Israeli Dancing

At Tikvat Israel Congregation, dancing is so much more than hoisting up a bride and groom in chairs.
At Tikvat Israel Congregation, dancing is so much more than hoisting up a bride and groom in chairs. (By Allsion Dinner For The Washington Post)
Sunday, July 17, 2005

If you haven't thought about Israeli dance since the last time you stumbled through a hora at a Jewish wedding, it's time to take another look. In the Washington area, you can find folk dance -- which Israelis call rikudei am , or "dance of the people" -- almost any day of the week.

These are lively affairs where young, old, novice and expert dancers join hands in an ever-expanding repertory of circle, line and couple dances, all performed with Israeli flair. The hora? That's just the beginning when it comes to Israeli dance, -- and like Levy's rye bread, you don't have to be Jewish to love it.

Since its founding in 1948, Israel has been a nation of immigrants, and Israeli folk dances reflect that diverse makeup: Older dances include quadrille-like Russian shers and percussive Arabic debkas , more recent dances favor Latin rhythms and hip movements.

Israeli folk dances now number more than 4,000, though only the best become popular standards like "Erev Tov" ("Good Evening"), "Od Lo Ahavti Dai" ("I Haven't Loved Enough") or "Ushavtem Mayim" ("And You Shall Draw Water").

Each year professional folk dance leaders and choreographers based in Israel and other countries create about 250 to 300 new Israeli dances, says Honey Goldfein, a New York-based folk dance teacher. Most new dances accompany Israeli pop music, the kind heard on the nation's Top-40 radio stations. So don't be surprised if you hear a Middle Eastern rap or a hip-quivering salsa sung in Hebrew.

"Israeli dancing is a great way to feel a part of a community," says folk dance instructor Ethan Halpern of College Park. "There's nothing better than a circle of friends dancing together -- it's good music, good exercise and good fun."

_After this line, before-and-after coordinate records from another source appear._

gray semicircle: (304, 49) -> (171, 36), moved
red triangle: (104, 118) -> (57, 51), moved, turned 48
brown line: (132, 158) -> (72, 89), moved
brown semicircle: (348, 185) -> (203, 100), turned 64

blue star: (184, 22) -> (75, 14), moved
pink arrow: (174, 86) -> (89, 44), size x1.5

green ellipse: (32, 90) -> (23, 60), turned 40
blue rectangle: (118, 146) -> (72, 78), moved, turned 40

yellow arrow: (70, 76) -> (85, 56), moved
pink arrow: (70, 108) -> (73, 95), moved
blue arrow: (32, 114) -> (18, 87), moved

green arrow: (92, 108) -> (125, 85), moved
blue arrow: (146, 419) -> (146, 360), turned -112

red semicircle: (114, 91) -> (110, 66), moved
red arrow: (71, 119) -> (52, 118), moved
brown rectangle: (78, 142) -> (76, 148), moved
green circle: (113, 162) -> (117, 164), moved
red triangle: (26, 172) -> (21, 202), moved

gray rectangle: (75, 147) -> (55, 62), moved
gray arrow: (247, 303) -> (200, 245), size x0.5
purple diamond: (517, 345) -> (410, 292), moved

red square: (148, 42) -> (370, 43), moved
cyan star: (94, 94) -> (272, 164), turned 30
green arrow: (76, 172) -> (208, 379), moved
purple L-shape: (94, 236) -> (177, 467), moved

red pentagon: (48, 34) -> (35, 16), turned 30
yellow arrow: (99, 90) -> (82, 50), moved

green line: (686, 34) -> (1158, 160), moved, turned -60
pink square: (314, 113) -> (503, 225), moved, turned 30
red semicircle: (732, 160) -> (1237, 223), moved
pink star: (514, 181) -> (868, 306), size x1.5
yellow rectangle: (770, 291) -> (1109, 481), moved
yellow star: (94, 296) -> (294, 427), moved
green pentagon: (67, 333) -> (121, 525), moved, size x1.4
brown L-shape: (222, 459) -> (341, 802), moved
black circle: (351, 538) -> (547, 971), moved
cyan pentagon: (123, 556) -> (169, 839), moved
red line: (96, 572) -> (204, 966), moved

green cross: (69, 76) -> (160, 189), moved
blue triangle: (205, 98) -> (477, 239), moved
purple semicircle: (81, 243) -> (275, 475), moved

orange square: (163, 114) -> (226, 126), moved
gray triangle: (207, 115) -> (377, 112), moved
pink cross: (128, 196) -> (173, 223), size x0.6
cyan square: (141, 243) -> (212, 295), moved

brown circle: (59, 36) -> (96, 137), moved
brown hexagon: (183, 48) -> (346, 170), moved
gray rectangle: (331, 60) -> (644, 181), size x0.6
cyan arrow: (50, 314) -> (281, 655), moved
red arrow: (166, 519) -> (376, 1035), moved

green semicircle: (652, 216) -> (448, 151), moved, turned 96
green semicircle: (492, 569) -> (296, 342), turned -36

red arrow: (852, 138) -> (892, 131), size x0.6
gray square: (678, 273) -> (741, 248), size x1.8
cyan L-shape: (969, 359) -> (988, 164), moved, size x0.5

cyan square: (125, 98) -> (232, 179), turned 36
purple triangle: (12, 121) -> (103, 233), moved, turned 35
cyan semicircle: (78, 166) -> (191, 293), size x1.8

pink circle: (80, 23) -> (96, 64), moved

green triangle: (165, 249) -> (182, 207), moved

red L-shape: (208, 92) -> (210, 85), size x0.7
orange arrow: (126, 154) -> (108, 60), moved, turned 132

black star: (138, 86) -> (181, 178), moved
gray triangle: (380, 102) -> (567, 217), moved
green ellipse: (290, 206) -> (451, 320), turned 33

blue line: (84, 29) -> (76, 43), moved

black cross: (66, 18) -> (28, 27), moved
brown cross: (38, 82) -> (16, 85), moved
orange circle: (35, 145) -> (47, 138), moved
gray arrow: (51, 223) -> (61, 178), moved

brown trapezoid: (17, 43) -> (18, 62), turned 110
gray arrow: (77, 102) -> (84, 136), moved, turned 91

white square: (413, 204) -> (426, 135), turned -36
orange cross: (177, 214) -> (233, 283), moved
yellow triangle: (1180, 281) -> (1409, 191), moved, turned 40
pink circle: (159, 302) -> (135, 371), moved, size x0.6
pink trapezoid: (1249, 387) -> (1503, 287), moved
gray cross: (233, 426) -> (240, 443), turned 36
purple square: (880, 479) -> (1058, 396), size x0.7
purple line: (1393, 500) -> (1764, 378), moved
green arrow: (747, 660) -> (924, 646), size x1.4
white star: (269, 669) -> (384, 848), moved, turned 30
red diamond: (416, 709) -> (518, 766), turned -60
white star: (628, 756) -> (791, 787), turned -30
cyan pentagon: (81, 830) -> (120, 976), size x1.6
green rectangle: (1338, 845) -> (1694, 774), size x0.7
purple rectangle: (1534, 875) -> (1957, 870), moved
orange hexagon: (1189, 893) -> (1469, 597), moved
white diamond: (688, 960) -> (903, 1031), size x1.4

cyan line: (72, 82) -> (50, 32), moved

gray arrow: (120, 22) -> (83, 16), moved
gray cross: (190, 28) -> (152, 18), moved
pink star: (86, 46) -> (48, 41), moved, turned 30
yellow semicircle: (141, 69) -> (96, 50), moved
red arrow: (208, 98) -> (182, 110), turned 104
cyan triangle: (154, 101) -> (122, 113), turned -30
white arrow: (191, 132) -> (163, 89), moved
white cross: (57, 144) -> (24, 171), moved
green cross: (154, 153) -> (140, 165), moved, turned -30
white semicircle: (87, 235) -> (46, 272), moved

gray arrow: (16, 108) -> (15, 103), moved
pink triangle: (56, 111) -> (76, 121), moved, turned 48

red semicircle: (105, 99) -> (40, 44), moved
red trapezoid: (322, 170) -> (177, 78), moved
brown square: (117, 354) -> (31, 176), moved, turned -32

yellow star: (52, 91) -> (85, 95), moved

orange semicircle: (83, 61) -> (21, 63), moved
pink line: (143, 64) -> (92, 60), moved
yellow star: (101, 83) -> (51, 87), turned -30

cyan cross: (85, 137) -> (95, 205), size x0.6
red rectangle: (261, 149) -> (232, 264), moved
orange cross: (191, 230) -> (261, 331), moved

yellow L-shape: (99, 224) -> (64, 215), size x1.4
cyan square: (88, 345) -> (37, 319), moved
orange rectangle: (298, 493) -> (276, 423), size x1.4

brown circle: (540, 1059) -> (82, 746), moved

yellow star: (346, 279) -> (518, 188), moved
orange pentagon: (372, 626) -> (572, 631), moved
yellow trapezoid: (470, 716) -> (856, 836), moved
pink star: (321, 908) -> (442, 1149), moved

What to expect: If it's your first time, arrive early for instruction. A folk dance leader usually spends the initial hour of a regular session on new dances: first simple ones, then more advanced. During open dancing, the leader plays requests and popular favorites for everyone to join in. If you're a beginner, pick someone who looks experienced and try to follow along at a safe distance.

What to bring: Wear comfortable, rubber-soled shoes; no one dances barefoot anymore. Many stalwart folk dancers invest in jazz-dance sneakers, but any athletic shoe with good support will do. Dress for comfort -- and for staying cool -- and don't forget a water bottle. No need to bring a partner; dancers pair up and change partners frequently.

Cost: Sessions are drop-in and range from free to $8.

Lisa Traiger

Join the circle:

Bethesda-Chevy Chase Jewish Community Group. This intimate group favors a simple but vigorous repertory of dances from the 1940s through the 1960s that recalls Israel's agricultural and pioneering days. Sundays (except July 31), 10 a.m.-noon. Generally meets at the Jewish Community Center of Greater Washington, 6125 Montrose Rd., Rockville. Free. 301-348-3763. .

Congregation Har Shalom. Longtime local folk dance leader Ben Hole concentrates on popular Israeli dances choreographed prior to 1990. Wednesday classes for beginners and intermediate dancers, 8:15-9 p.m.; dances by request 9-10 p.m. 11510 Falls Rd., Potomac. $5. 301-441-8213 or 301-299-7087.

Jewish Community Center of Northern Virginia. A dedicated dozen show up each week to enjoy both oldies and some new dances. Tuesdays, 8-10 p.m. 8900 Little River Turnpike, Fairfax. $6. 301-982-0937 or 703-323-0880. .

Mount Jezreel Baptist Church. Just a dozen dancers participate in the sessions, which offer older and newer dances with teaching interspersed. Mondays, 8-10 p.m. 420 University Blvd. E., Silver Spring. $5. 301-982-0937.

Oseh Shalom. A tiny but spirited group that welcomes newcomers and enjoys old and current dances. Wednesdays, 8-10 p.m. 7515 Olive Branch Way, Laurel. $2. 301-982-0937 or 301-496-5151.

Shaare Tefila Congregation. Vivacious teacher Moshany leads this group of about 50 dancers in the synagogue's social hall. Tuesday classes for beginners, 7:30-8 p.m.; dance 8-11 p.m. 11120 Lockwood Dr., Silver Spring. $7. 240-350-3110 or 301-593-3410.

Tikvat Israel Congregation. The largest local session attracts more than 100 dancers, including many native Israelis, and emphasizes fast-paced circle dances, popular line dances for younger participants and complex partnered dances. Thursdays, instruction 8-9 p.m.; dance 9 p.m.-midnight. 2200 Baltimore Rd., Rockville. $7. 301-871-5663 or 301-762-7338.